_DATASET ENTRIES_.
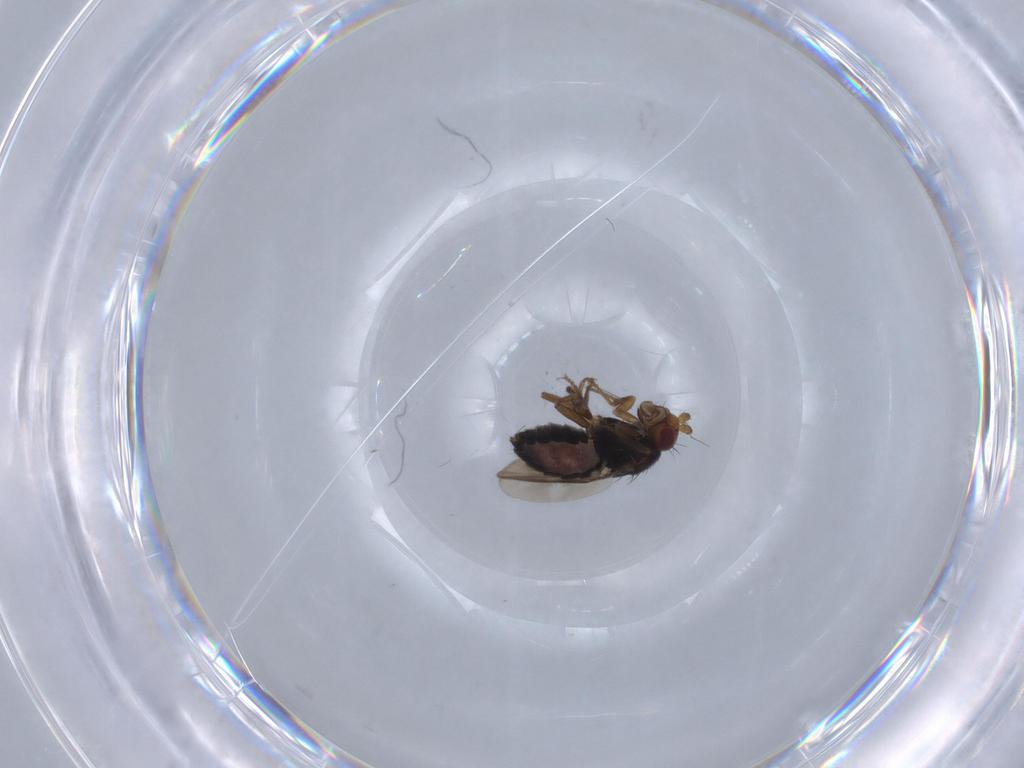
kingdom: Animalia
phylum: Arthropoda
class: Insecta
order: Diptera
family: Sphaeroceridae
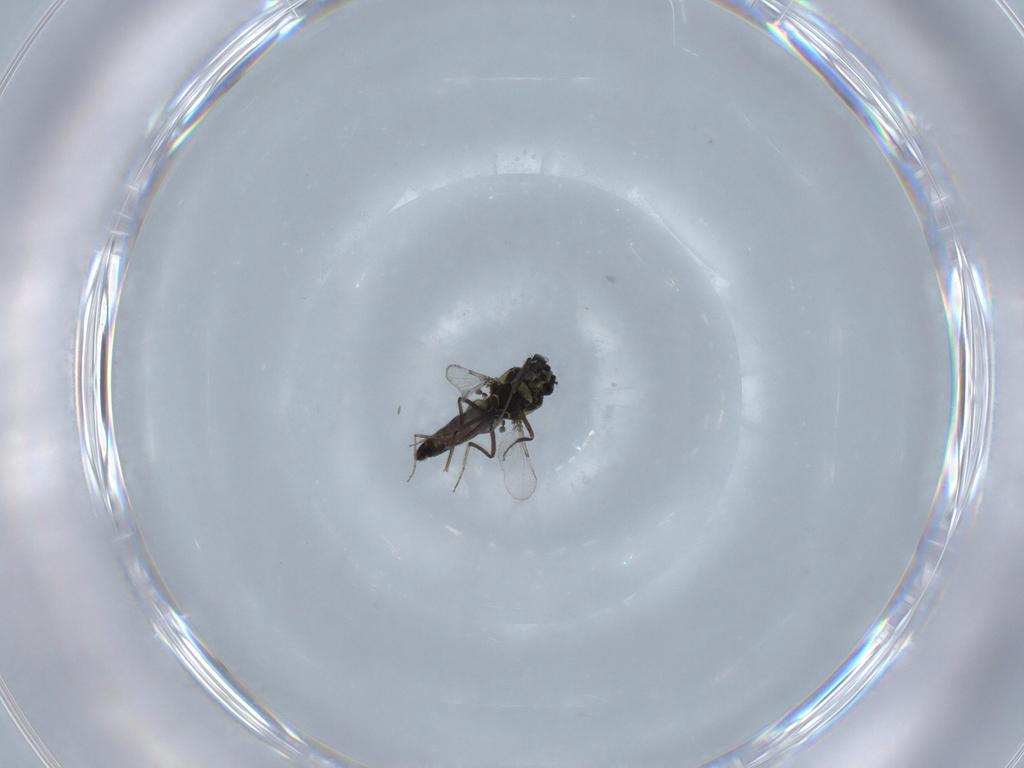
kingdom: Animalia
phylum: Arthropoda
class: Insecta
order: Diptera
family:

_SHORT EXERCISE_.
Please present the lines of the material above as a Markdown table with the columns Number and Line, with a row number for each line and blank lines left out. Leave the pictures out of the table.

_TASK RESULT_.
| Number | Line |
|---|---|
| 1 | kingdom: Animalia |
| 2 | phylum: Arthropoda |
| 3 | class: Insecta |
| 4 | order: Diptera |
| 5 | family: Sphaeroceridae |
| 6 | kingdom: Animalia |
| 7 | phylum: Arthropoda |
| 8 | class: Insecta |
| 9 | order: Diptera |
| 10 | family: |